Eckharts abstrahierende Form der Gottes- Rede also nunmehr „Mystik“ zu nennen, adelt geradezu den Begriff, unter dessen Schild bis in die heutige Zeit viel Befremdliches betrieben worden ist.

Eckhart hat zur Verdeutlichung seiner Sicht das lateinische Wort „abstractum“ mit der Wortschöpfung „Abgeschiedenheit“ (6) verdeutscht.
Nur wenn im Wege der Gelassenheit die Fixierung auf die äußeren Dinge, Wünsche und Erlebnisse abgeschieden (abstrahiert) wird, die „Seele“ also leer ist von aller Äußerlichkeit, kann in diesem abstractum (Leere) das Göttliche „Raum nehmen“ und so erfahrbar werden.

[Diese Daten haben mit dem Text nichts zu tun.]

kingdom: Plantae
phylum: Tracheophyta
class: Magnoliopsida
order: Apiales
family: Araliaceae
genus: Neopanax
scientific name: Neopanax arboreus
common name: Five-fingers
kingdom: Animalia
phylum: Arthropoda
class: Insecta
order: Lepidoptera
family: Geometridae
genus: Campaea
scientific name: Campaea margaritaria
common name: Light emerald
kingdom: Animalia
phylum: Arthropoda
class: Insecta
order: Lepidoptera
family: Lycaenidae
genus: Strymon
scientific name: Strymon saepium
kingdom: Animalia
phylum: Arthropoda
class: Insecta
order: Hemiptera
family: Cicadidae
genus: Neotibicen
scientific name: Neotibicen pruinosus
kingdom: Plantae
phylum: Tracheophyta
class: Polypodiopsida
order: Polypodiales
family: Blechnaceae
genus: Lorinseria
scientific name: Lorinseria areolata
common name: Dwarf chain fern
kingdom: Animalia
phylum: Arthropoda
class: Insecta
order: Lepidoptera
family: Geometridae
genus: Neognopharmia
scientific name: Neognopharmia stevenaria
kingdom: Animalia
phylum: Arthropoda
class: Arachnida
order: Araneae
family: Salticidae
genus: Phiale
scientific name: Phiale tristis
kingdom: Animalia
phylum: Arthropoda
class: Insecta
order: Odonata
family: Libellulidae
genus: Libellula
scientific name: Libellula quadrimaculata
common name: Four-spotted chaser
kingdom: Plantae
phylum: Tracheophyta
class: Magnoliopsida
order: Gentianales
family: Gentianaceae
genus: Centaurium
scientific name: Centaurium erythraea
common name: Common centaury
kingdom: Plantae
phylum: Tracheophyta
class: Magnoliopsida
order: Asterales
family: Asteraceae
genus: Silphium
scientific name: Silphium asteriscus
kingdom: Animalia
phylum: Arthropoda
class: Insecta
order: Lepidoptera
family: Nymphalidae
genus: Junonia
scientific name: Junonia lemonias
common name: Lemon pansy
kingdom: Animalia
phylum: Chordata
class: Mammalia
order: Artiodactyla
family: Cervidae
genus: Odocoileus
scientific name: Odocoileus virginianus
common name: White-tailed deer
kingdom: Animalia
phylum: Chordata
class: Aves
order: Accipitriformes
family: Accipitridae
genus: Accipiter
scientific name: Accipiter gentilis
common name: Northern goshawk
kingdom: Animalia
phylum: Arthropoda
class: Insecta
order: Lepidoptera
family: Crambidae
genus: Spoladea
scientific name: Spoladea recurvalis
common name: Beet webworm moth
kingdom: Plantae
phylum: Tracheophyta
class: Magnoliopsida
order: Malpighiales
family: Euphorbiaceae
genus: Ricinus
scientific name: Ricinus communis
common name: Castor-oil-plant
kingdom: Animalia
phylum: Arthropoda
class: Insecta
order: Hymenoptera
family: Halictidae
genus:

(6) Laß es dir gesagt sein: leer sein alles Erschaffenen, heißt Gottes voll sein, und erfüllt sein von dem Erschaffenen, heißt Gottes leer sein.
In dieser unbeweglichen Abgeschiedenheit ist Gott ewiglich gestanden und steht er noch. Selbst da er Himmel und Erde schuf.

(Büttner, S. 60)

Laotse (6. Jahrh. v. Chr.) hat bereits achtzehnhundert Jahre vor Eckhart diesen Zusammenhang trefflich beschrieben:

„Schaffe Leere bis zum Höchsten!
Wahre die Stille bis zum Völligsten!
Alle Dinge mögen sich dann zugleich erheben.
Ich schaue, wie sie sich wenden.
Die Dinge in all ihrer Menge,
ein jedes kehrt zurück zu seiner Wurzel.
Rückkehr zur Wurzel heißt Stille.
Stille heißt Wendung zum Wesentlichen.
Wendung zum Wesentlichen heißt Ewigkeit (Gegenwart).
Erfahrung der Ewigkeit heißt Klarheit.

Eine Klarheit dieser Art wird wohl auch Willigis Jäger (W.J. II, S. 32 u. S. 46) bewogen haben, „Mystik“ wie folgt zu umschreiben:

In der Tat ist das Bild der Mystik im Westen stark verzeichnet worden. Dem Wort haftet ein Beigeschmack von Bigotterie und Exotik an, von Geheimnis und elitärer Heiligkeit. Genau das aber ist Mystik nicht. Und deshalb ist es zunächst einmal wichtig, deutlich zu machen, was Mystik tatsächlich ist, nämlich nichts anderes als die Realisation der Wirklichkeit…
„Unio Mystica“ ist der christliche Ausdruck für das Eintauchen in das kosmische, transmentale und transpersonale Eine. In anderen Religionen und Kulturkreisen haben sich für dieselbe Erfahrung andere Namen etabliert: Leerheit, Erleuchtung
, Befreiung, Satori, Nirvana, Samadhi und dergleichen mehr. Immer geht es dabei um dieselbe Erfahrung des reinen Seins, in der alles so ist, wie es ist, und so wie es ist, auch vollkommen ist.